Figure 1.

Cell specification, cell division and apoptosis are not affected in rib mutant salivary glands (SGs). (A, B) Wild-type (WT) and rib¹/rib^P7 embryos stained for the apical cell membrane protein SAS and DAPI show overall embryo morphology. (A′) A high magnification image of the WT SG (white box in A) reveals an elongated SG tube. (B′) A high magnification image of the rib¹/rib^P7 SG (white box in B) reveals a short, wide SG tube. (C – J) WT and rib mutant SGs were stained with DAPI and four different cell-specification markers: Sage (C, G), Fkh (D, H), CrebA (E, I), and Ps (F, J). (K, L) WT and rib mutant salivary glands were stained with DAPI and phospho-histone H3 (pH3) antiserum to assay for cell division.

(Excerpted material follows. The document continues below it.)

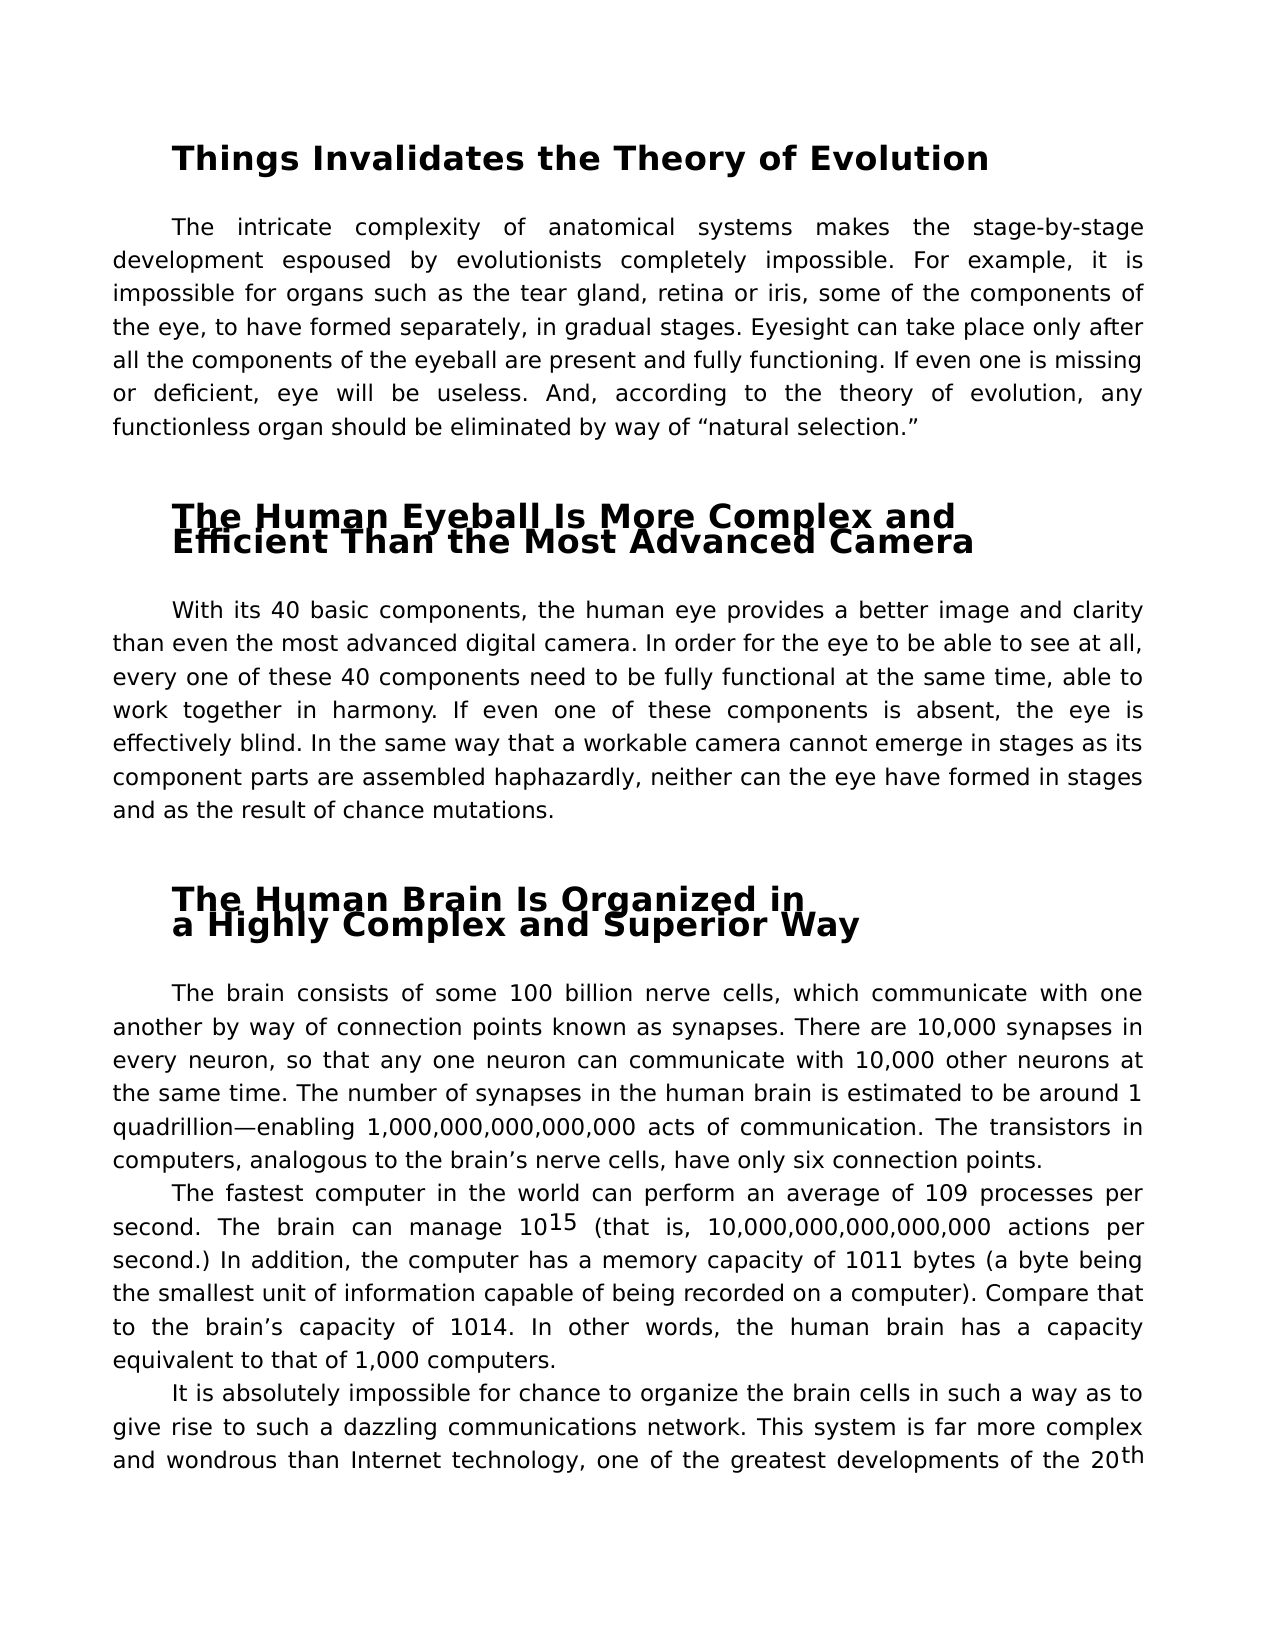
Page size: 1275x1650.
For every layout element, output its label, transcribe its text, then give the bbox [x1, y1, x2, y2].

The white arrowheads indicate one of the many pH3+ neuroblasts undergoing cell division. (K′ – K‴ and L′ – L‴) High-magnification images of WT and rib mutant SGs (white boxes in K and L, respectively) are shown. (M, N) WT and rib mutant SGs were stained with DAPI and cleaved caspase3 antibody to assay for apoptosis. The yellow arrowheads indicate one of the many CC3+ intersegmental surface epithelial cells undergoing apoptosis. (M′ – M‴ and N′ – N‴) High-magnification images of WT and rib mutant SGs (white boxes in M and N, respectively) are shown. (O) Cell count from WT and rib mutants showed no statistically significant difference in the number of cells present in WT versus rib mutant SGs (n = 10 glands). Scale bars: 20 μm.